Él la miró como si no hubiera oído lo que acababa de decirle.
– Ochenta mil -repitió ella.
– ¿Qué quieres decir? -dijo él.
– Por la noche -dijo ella.
– ¿La noche? -dijo él-. Pero entonces, ¿es que te vendes?
– ¿Tú qué crees? -dijo ella.
Él no entendía lo que le estaba diciendo.
– ¿Crees que puedes llevarte gratis a una mujer como yo? -dijo ella.
Poco a poco fue comprendiendo lo que la mujer quería decir.
– ¡Pero no dijiste nada!
– ¿Hacía falta decirlo? Págame los ochenta mil y quizá puedas volver a mi casa alguna otra vez.
– Me negué a pagar -le dijo el jefe de recepción a Erlendur-. Salí. Ella estaba furiosa. Llamó al trabajo y me amenazó si no le pagaba. Amenazó con llamar a mi casa.
– ¿Cómo las llaman? -dijo Erlendur-. Una palabra inglesa. Date. ¿Date whores? ¿Lo era ella? ¿Eso quieres decir?
– No sé lo que era, pero sabía perfectamente lo que se hacía y acabó llamando a mi casa y contándole a mi mujer lo que había sucedido.
– ¿Y por qué no le pagaste y ya está? Te habrías librado de ella.
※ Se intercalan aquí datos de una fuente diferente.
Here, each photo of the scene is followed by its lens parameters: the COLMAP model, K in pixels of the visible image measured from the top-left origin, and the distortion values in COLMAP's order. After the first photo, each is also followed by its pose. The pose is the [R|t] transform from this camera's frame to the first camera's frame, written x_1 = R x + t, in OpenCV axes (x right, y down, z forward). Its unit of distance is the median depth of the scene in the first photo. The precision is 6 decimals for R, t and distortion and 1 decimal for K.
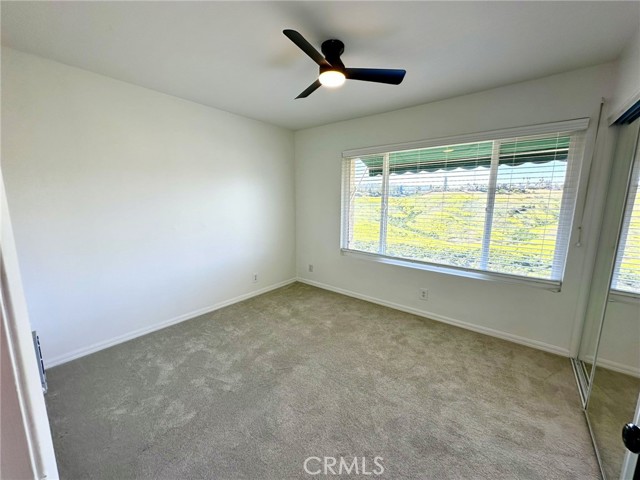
lens RADIAL K [[254.7, 0, 320.0], [0, 254.7, 240.0], [0, 0, 1]] dist [-0.001002, 0.000094]
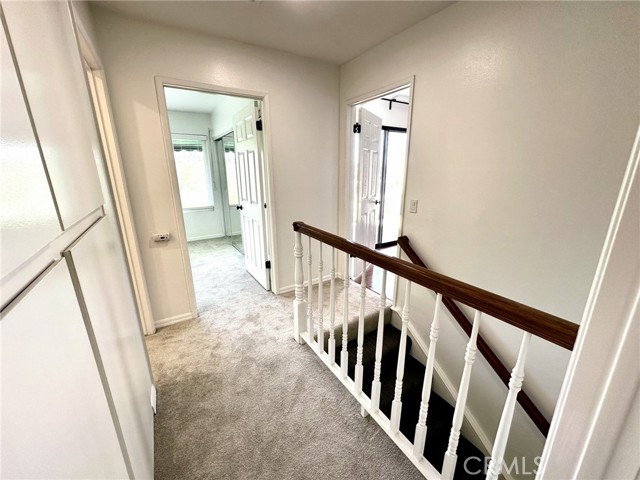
lens RADIAL K [[254.7, 0, 320.0], [0, 254.7, 240.0], [0, 0, 1]] dist [-0.001002, 0.000094]
pose [[0.334317, -0.250536, 0.908550, -0.899144], [0.169300, 0.964303, 0.203613, 0.159061], [-0.927130, 0.085746, 0.364799, -0.702533]]
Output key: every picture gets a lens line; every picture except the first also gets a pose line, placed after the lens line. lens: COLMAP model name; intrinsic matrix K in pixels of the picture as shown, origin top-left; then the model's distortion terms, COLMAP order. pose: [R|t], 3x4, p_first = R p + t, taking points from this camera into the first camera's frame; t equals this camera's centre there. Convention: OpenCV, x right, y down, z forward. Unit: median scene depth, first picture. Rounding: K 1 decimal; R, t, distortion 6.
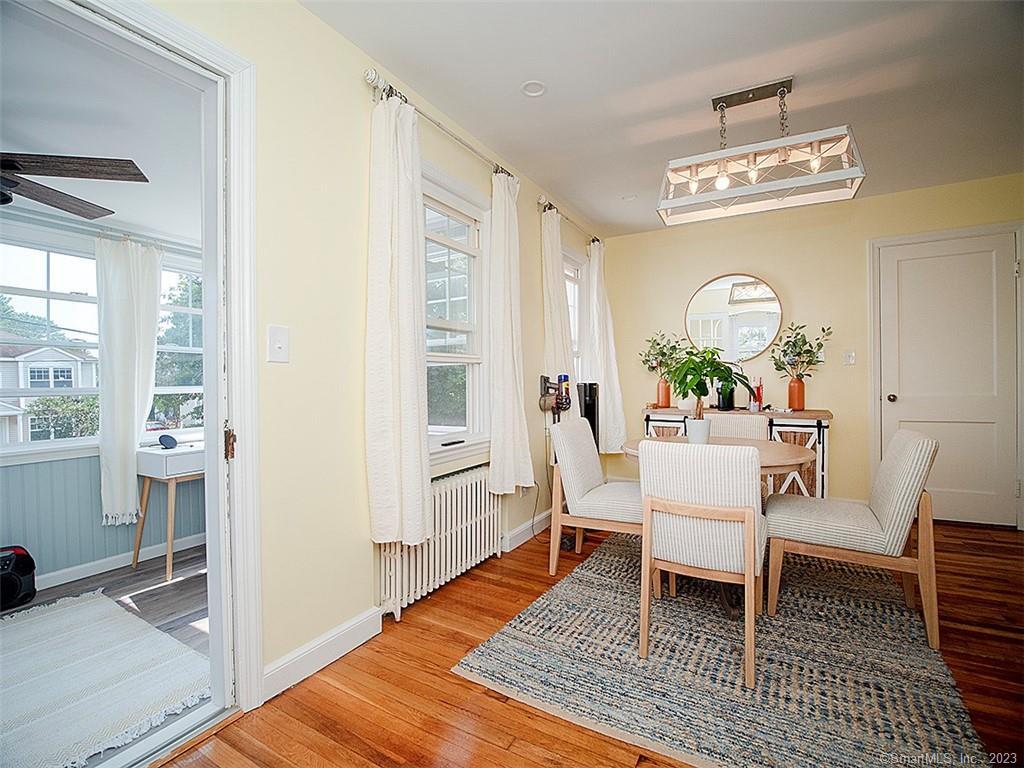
lens RADIAL K [[474.4, 0, 514.6], [0, 474.4, 362.7], [0, 0, 1]] dist [-0.015800, -0.000924]
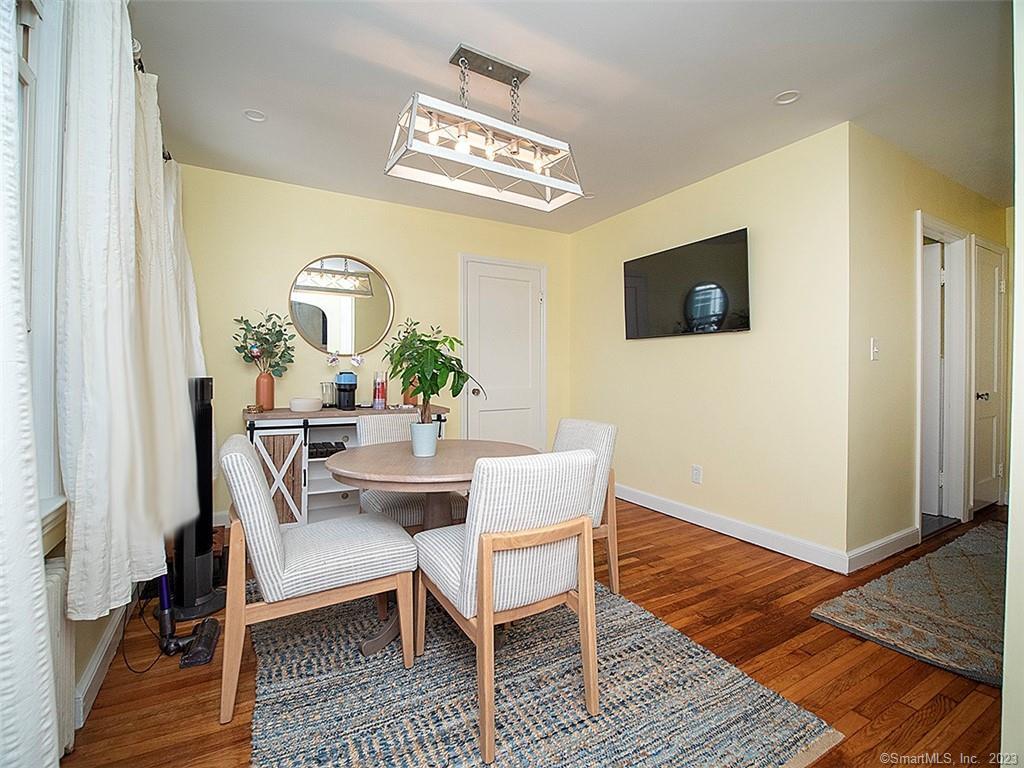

– No sé si me habría librado de ella aunque le hubiera pagado -dijo el recepcionista jefe-. Mi mujer y yo hablamos del asunto ayer. Le expliqué lo que había sucedido, como te lo acabo de explicar a ti. Llevamos veintitrés años juntos, y aunque yo no tenga excusa posible, aquello había sido una trampa, o así es como yo lo veo. Si esa mujer no hubiese estado a la caza de dinero, nunca habría sucedido.